## Text for analysis
_ _ _ _ _ _ _

RFC: Dependency graph storage; sketch: adjacency list in DB
Closed, InvalidPublic
Actions

Assigned To

None

Authored By

	• GWicke
	Jul 14 2015, 1:42 AM

Description

Our dependency graph forms a directed acyclic graph (DAG), which we need to persist. Currently, most relationships are modeled as a single level (link tables) without any recursion. While we expect some increase in the depth of the graph as we are moving to finer-grained content composition, the overall depth should still remain very limited.

Because of the large number of dependencies we need to manage (up to ~10 million uses for a single template, for example), efficient incremental paging through graph edges is critical. In comparison, recursive graph query functionality is of fairly low importance. In our largest projects, link tables are also starting to get very large. Since most queries are fixed to a title, a sharded key-value storage solution that distributes the graph across many nodes can be a good fit.

_ _ _ _ _ _ _

## Dataset content
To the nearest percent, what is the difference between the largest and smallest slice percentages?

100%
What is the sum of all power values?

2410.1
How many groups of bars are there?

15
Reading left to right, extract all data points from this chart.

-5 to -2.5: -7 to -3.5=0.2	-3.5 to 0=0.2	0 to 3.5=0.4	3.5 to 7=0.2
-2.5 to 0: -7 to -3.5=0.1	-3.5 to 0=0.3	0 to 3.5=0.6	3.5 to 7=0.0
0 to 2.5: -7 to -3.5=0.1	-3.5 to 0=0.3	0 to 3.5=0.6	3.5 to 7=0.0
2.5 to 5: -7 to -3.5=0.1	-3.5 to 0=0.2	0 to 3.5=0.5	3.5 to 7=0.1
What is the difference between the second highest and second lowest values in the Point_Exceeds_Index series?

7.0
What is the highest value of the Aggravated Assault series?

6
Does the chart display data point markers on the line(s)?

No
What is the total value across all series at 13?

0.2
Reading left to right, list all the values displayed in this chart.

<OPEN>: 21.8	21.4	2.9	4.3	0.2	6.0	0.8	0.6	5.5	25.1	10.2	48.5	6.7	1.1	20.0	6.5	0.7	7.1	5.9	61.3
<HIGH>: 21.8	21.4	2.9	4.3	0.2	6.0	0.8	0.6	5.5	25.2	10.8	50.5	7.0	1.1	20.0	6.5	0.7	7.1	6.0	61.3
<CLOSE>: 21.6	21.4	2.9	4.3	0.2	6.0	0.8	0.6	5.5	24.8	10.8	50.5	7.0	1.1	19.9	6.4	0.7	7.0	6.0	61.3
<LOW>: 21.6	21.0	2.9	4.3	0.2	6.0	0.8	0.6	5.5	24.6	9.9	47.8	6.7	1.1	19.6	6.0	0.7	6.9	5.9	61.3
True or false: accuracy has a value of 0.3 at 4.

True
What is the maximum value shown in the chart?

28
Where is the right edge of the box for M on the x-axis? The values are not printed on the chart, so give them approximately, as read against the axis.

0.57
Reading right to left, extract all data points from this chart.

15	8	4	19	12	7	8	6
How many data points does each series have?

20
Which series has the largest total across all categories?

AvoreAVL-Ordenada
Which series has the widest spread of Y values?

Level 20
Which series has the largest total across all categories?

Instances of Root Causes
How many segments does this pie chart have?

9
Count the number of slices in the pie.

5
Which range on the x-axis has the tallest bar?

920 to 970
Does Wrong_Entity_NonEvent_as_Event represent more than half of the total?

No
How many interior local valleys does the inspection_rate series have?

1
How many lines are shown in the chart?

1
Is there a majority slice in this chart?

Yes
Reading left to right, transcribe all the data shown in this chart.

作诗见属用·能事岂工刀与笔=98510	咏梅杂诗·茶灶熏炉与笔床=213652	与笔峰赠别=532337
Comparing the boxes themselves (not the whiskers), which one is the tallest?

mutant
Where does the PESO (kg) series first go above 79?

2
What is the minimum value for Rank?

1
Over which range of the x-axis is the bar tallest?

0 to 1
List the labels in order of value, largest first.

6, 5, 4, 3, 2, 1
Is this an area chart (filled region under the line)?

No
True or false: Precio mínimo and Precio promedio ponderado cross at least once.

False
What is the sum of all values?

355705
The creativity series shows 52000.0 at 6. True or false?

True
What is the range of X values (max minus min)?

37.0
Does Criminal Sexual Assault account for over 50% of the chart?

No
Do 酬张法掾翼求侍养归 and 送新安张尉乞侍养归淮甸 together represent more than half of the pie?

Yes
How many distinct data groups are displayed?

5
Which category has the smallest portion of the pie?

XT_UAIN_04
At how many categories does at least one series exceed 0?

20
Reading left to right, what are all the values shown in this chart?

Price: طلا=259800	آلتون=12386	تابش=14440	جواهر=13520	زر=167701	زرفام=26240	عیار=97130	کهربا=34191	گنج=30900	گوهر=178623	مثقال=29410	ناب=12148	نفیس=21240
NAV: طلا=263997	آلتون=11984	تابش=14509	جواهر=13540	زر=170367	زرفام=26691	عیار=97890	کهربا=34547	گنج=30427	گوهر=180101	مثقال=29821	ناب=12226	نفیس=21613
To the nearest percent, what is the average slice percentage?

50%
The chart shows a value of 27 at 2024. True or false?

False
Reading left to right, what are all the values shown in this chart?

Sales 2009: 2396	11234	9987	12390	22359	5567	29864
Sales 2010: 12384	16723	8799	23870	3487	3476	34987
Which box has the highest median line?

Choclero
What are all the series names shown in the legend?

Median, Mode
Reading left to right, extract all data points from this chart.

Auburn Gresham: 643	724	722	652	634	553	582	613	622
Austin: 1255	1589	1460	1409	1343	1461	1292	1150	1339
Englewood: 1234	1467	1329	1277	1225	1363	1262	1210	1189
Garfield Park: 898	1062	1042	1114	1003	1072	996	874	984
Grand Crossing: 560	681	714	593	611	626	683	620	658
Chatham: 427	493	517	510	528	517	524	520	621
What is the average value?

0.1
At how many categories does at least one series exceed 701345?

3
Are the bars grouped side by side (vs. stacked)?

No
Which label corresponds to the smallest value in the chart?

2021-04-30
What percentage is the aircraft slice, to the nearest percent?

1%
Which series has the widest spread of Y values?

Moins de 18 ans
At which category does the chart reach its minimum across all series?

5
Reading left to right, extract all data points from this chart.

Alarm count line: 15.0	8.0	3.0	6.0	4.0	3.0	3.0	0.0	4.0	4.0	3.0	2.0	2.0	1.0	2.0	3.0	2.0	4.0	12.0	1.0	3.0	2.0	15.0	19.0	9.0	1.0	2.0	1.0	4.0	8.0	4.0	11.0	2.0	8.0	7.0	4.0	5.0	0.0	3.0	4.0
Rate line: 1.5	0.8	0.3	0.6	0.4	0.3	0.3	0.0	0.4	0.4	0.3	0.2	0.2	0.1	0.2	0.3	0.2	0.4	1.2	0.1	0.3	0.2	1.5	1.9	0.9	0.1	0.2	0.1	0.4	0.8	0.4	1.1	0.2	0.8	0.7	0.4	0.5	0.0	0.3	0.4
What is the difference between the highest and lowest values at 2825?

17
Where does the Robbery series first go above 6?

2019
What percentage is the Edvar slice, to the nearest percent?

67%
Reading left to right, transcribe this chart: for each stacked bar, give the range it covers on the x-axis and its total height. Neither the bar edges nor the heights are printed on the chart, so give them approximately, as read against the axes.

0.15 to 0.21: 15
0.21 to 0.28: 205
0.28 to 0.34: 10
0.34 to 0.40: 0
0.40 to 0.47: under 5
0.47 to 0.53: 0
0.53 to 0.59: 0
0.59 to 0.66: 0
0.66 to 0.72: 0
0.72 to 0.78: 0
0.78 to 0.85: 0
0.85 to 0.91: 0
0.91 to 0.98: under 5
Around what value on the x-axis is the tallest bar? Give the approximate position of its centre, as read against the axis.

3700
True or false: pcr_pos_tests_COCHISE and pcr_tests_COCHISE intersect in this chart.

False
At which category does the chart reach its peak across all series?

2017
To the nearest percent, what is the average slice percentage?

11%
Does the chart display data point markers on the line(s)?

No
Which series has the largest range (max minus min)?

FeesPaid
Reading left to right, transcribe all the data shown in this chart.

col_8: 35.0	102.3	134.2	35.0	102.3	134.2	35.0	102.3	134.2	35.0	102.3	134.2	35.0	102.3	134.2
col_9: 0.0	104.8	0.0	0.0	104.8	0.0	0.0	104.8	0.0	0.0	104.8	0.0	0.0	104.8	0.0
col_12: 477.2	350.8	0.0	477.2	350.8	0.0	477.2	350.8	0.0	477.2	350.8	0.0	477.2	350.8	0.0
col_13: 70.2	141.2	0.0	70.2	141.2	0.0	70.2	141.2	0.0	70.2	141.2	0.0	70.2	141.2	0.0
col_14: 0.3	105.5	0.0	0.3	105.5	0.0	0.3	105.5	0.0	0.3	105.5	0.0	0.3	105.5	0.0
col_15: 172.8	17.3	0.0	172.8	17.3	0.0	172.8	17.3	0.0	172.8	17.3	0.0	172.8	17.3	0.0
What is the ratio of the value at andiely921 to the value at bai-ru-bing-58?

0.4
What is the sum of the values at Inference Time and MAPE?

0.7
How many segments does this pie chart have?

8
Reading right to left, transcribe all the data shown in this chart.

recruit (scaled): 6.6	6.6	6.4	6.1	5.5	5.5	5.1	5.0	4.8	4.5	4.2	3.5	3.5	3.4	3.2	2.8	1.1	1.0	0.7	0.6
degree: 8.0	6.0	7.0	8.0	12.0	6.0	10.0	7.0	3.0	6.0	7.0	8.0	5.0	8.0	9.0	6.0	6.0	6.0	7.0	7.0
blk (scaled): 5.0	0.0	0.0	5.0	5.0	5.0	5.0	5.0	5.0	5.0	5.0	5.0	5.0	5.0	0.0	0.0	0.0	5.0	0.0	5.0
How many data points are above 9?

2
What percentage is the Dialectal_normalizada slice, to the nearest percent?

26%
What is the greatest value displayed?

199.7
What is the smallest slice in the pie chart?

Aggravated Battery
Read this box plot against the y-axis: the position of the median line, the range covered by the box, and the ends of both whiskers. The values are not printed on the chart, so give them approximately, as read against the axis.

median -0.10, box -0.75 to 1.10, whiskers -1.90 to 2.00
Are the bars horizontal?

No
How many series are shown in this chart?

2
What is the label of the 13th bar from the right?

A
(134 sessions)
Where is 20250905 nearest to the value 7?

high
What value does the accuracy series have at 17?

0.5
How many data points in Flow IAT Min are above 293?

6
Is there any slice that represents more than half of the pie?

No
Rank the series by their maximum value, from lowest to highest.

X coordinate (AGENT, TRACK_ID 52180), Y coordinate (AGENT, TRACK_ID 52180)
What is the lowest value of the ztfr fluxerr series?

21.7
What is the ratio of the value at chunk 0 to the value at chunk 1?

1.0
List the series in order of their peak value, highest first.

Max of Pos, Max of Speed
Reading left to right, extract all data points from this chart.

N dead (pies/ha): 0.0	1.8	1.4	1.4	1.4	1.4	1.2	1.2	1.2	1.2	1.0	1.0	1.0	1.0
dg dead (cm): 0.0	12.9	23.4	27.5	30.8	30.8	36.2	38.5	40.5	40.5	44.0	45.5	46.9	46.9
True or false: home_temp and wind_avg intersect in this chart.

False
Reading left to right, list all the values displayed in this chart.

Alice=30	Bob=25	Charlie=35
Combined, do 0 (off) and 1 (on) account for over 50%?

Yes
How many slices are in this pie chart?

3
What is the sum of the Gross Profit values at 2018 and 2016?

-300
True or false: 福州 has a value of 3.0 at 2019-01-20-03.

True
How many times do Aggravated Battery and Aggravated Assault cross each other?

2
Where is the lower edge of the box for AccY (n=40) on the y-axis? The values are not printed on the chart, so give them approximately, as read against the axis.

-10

_ _ _ _ _ _ _

## Apply what you read
1. Copy the rows exactly, from the first one through the line that contains "What is the maximum value shown in the chart?".
2. Continue the text on dependency graph storage from where it stops.

## Written answers
1.
To the nearest percent, what is the difference between the largest and smallest slice percentages?

100%
What is the sum of all power values?

2410.1
How many groups of bars are there?

15
Reading left to right, extract all data points from this chart.

-5 to -2.5: -7 to -3.5=0.2	-3.5 to 0=0.2	0 to 3.5=0.4	3.5 to 7=0.2
-2.5 to 0: -7 to -3.5=0.1	-3.5 to 0=0.3	0 to 3.5=0.6	3.5 to 7=0.0
0 to 2.5: -7 to -3.5=0.1	-3.5 to 0=0.3	0 to 3.5=0.6	3.5 to 7=0.0
2.5 to 5: -7 to -3.5=0.1	-3.5 to 0=0.2	0 to 3.5=0.5	3.5 to 7=0.1
What is the difference between the second highest and second lowest values in the Point_Exceeds_Index series?

7.0
What is the highest value of the Aggravated Assault series?

6
Does the chart display data point markers on the line(s)?

No
What is the total value across all series at 13?

0.2
Reading left to right, list all the values displayed in this chart.

<OPEN>: 21.8	21.4	2.9	4.3	0.2	6.0	0.8	0.6	5.5	25.1	10.2	48.5	6.7	1.1	20.0	6.5	0.7	7.1	5.9	61.3
<HIGH>: 21.8	21.4	2.9	4.3	0.2	6.0	0.8	0.6	5.5	25.2	10.8	50.5	7.0	1.1	20.0	6.5	0.7	7.1	6.0	61.3
<CLOSE>: 21.6	21.4	2.9	4.3	0.2	6.0	0.8	0.6	5.5	24.8	10.8	50.5	7.0	1.1	19.9	6.4	0.7	7.0	6.0	61.3
<LOW>: 21.6	21.0	2.9	4.3	0.2	6.0	0.8	0.6	5.5	24.6	9.9	47.8	6.7	1.1	19.6	6.0	0.7	6.9	5.9	61.3
True or false: accuracy has a value of 0.3 at 4.

True
What is the maximum value shown in the chart?

2.
Given these requirements, maintaining the dependency graph as a simple adjacency list could be attractive. Using a distributed database like Cassandra, adjacency lists can scale well by using many nodes, and can benefit from existing replication setups. Their main disadvantage is the absence of direct support for transitive graph queries without client-side iteration. However, given the need for control over how large dependency graphs are processed incrementally, this might not be such a bad thing. Twitter seems to be using a similar approach originally based on Flock, listing transitive queries as an explicit non-goal of their graph storage system.

Design sketch

Considerations:

on edit, we are looking for all dependent items
- need priority for push/pull decision; process updates in priority order
- need local (source) fragment ids (or some selector blob) to determine match
- need destination fragment ids for processing
on pull:
- check whether anything in the page needs updating (needs_update != null)
- if so, quickly find all items that need to be pull-updated (child_selector)
- order processing by priority asc (low prio / pull first)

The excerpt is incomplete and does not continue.